§ **HOW TO COMPLETE THIS TASK**:
Please copy the records below word for word, leaving out the pictures.
--- DATA RECORDS ---
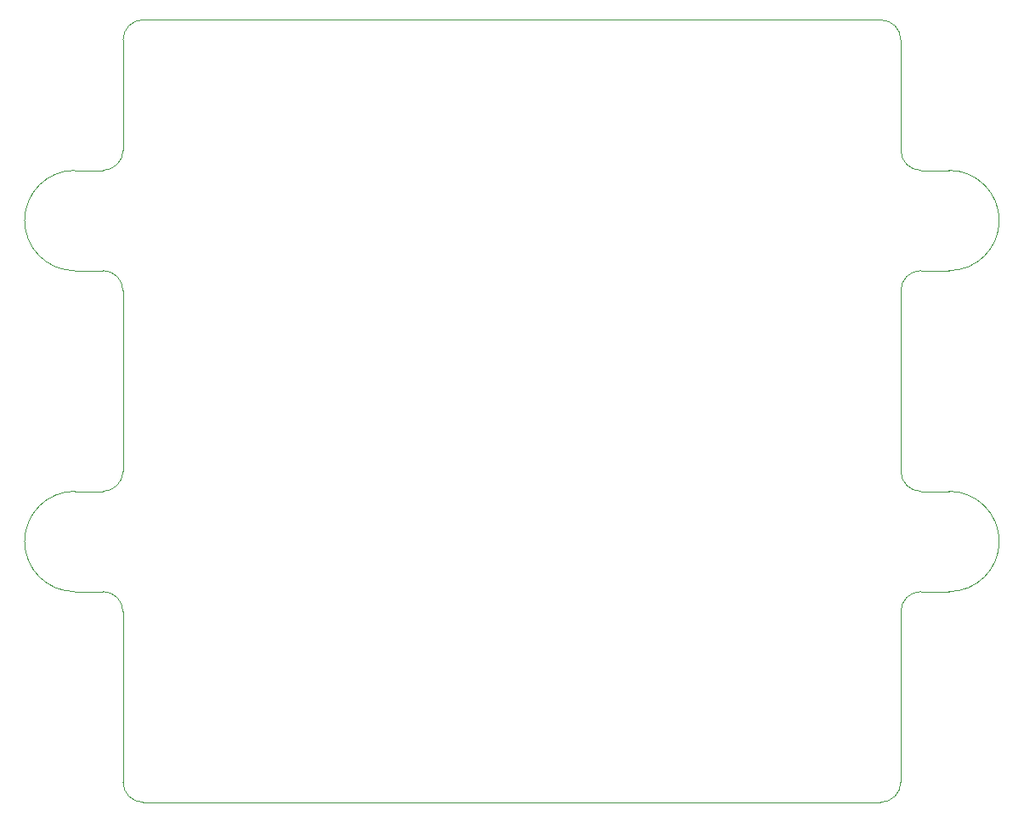
<source format=gbr>
%TF.GenerationSoftware,KiCad,Pcbnew,8.0.2*%
%TF.CreationDate,2025-08-03T00:44:16+02:00*%
%TF.ProjectId,MarinaWatch,4d617269-6e61-4576-9174-63682e6b6963,rev?*%
%TF.SameCoordinates,Original*%
%TF.FileFunction,Profile,NP*%
%FSLAX46Y46*%
G04 Gerber Fmt 4.6, Leading zero omitted, Abs format (unit mm)*
G04 Created by KiCad (PCBNEW 8.0.2) date 2025-08-03 00:44:16*
%MOMM*%
%LPD*%
G01*
G04 APERTURE LIST*
%TA.AperFunction,Profile*%
%ADD10C,0.050000*%
%TD*%
G04 APERTURE END LIST*
D10*
X118400000Y-123000000D02*
X121200000Y-123000000D01*
X202700000Y-91000000D02*
G75*
G02*
X200700000Y-89000000I0J2000000D01*
G01*
X202700000Y-123000000D02*
G75*
G02*
X200700000Y-121000000I0J2000000D01*
G01*
X118400000Y-101000000D02*
X121200000Y-101000000D01*
X118400000Y-133000000D02*
G75*
G02*
X118400000Y-123000000I0J5000000D01*
G01*
X200700000Y-152000000D02*
G75*
G02*
X198700000Y-154000000I-2000000J0D01*
G01*
X200700000Y-121000000D02*
X200700000Y-103000000D01*
X205500000Y-123000000D02*
G75*
G02*
X205500000Y-133000000I0J-5000000D01*
G01*
X205500000Y-91000000D02*
G75*
G02*
X205500000Y-101000000I0J-5000000D01*
G01*
X198700000Y-76000000D02*
X125200000Y-76000000D01*
X205500000Y-123000000D02*
X202700000Y-123000000D01*
X118400000Y-91000000D02*
X121200000Y-91000000D01*
X118400000Y-101000000D02*
G75*
G02*
X118400000Y-91000000I0J5000000D01*
G01*
X123200000Y-89000000D02*
G75*
G02*
X121200000Y-91000000I-2000000J0D01*
G01*
X205500000Y-101000000D02*
X202700000Y-101000000D01*
X205500000Y-133000000D02*
X202700000Y-133000000D01*
X123200000Y-78000000D02*
X123200000Y-89000000D01*
X121200000Y-101000000D02*
G75*
G02*
X123200000Y-103000000I0J-2000000D01*
G01*
X118400000Y-133000000D02*
X121200000Y-133000000D01*
X125200000Y-154000000D02*
X198700000Y-154000000D01*
X200700000Y-78000000D02*
X200700000Y-89000000D01*
X200700000Y-135000000D02*
X200700000Y-152000000D01*
X205500000Y-91000000D02*
X202700000Y-91000000D01*
X121200000Y-133000000D02*
G75*
G02*
X123200000Y-135000000I0J-2000000D01*
G01*
X123200000Y-78000000D02*
G75*
G02*
X125200000Y-76000000I2000000J0D01*
G01*
X200700000Y-135000000D02*
G75*
G02*
X202700000Y-133000000I2000000J0D01*
G01*
X123200000Y-103000000D02*
X123200000Y-121000000D01*
X200700000Y-103000000D02*
G75*
G02*
X202700000Y-101000000I2000000J0D01*
G01*
X123200000Y-121000000D02*
G75*
G02*
X121200000Y-123000000I-2000000J0D01*
G01*
X125200000Y-154000000D02*
G75*
G02*
X123200000Y-152000000I0J2000000D01*
G01*
X198700000Y-76000000D02*
G75*
G02*
X200699999Y-78000000I-7101J-2007100D01*
G01*
X123200000Y-135000000D02*
X123200000Y-152000000D01*
M02*

</source>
---
§ **SOLVED PROBLEM**:
<source format=gbr>
%TF.GenerationSoftware,KiCad,Pcbnew,8.0.2*%
%TF.CreationDate,2025-08-03T00:44:16+02:00*%
%TF.ProjectId,MarinaWatch,4d617269-6e61-4576-9174-63682e6b6963,rev?*%
%TF.SameCoordinates,Original*%
%TF.FileFunction,Profile,NP*%
%FSLAX46Y46*%
G04 Gerber Fmt 4.6, Leading zero omitted, Abs format (unit mm)*
G04 Created by KiCad (PCBNEW 8.0.2) date 2025-08-03 00:44:16*
%MOMM*%
%LPD*%
G01*
G04 APERTURE LIST*
%TA.AperFunction,Profile*%
%ADD10C,0.050000*%
%TD*%
G04 APERTURE END LIST*
D10*
X118400000Y-123000000D02*
X121200000Y-123000000D01*
X202700000Y-91000000D02*
G75*
G02*
X200700000Y-89000000I0J2000000D01*
G01*
X202700000Y-123000000D02*
G75*
G02*
X200700000Y-121000000I0J2000000D01*
G01*
X118400000Y-101000000D02*
X121200000Y-101000000D01*
X118400000Y-133000000D02*
G75*
G02*
X118400000Y-123000000I0J5000000D01*
G01*
X200700000Y-152000000D02*
G75*
G02*
X198700000Y-154000000I-2000000J0D01*
G01*
X200700000Y-121000000D02*
X200700000Y-103000000D01*
X205500000Y-123000000D02*
G75*
G02*
X205500000Y-133000000I0J-5000000D01*
G01*
X205500000Y-91000000D02*
G75*
G02*
X205500000Y-101000000I0J-5000000D01*
G01*
X198700000Y-76000000D02*
X125200000Y-76000000D01*
X205500000Y-123000000D02*
X202700000Y-123000000D01*
X118400000Y-91000000D02*
X121200000Y-91000000D01*
X118400000Y-101000000D02*
G75*
G02*
X118400000Y-91000000I0J5000000D01*
G01*
X123200000Y-89000000D02*
G75*
G02*
X121200000Y-91000000I-2000000J0D01*
G01*
X205500000Y-101000000D02*
X202700000Y-101000000D01*
X205500000Y-133000000D02*
X202700000Y-133000000D01*
X123200000Y-78000000D02*
X123200000Y-89000000D01*
X121200000Y-101000000D02*
G75*
G02*
X123200000Y-103000000I0J-2000000D01*
G01*
X118400000Y-133000000D02*
X121200000Y-133000000D01*
X125200000Y-154000000D02*
X198700000Y-154000000D01*
X200700000Y-78000000D02*
X200700000Y-89000000D01*
X200700000Y-135000000D02*
X200700000Y-152000000D01*
X205500000Y-91000000D02*
X202700000Y-91000000D01*
X121200000Y-133000000D02*
G75*
G02*
X123200000Y-135000000I0J-2000000D01*
G01*
X123200000Y-78000000D02*
G75*
G02*
X125200000Y-76000000I2000000J0D01*
G01*
X200700000Y-135000000D02*
G75*
G02*
X202700000Y-133000000I2000000J0D01*
G01*
X123200000Y-103000000D02*
X123200000Y-121000000D01*
X200700000Y-103000000D02*
G75*
G02*
X202700000Y-101000000I2000000J0D01*
G01*
X123200000Y-121000000D02*
G75*
G02*
X121200000Y-123000000I-2000000J0D01*
G01*
X125200000Y-154000000D02*
G75*
G02*
X123200000Y-152000000I0J2000000D01*
G01*
X198700000Y-76000000D02*
G75*
G02*
X200699999Y-78000000I-7101J-2007100D01*
G01*
X123200000Y-135000000D02*
X123200000Y-152000000D01*
M02*

</source>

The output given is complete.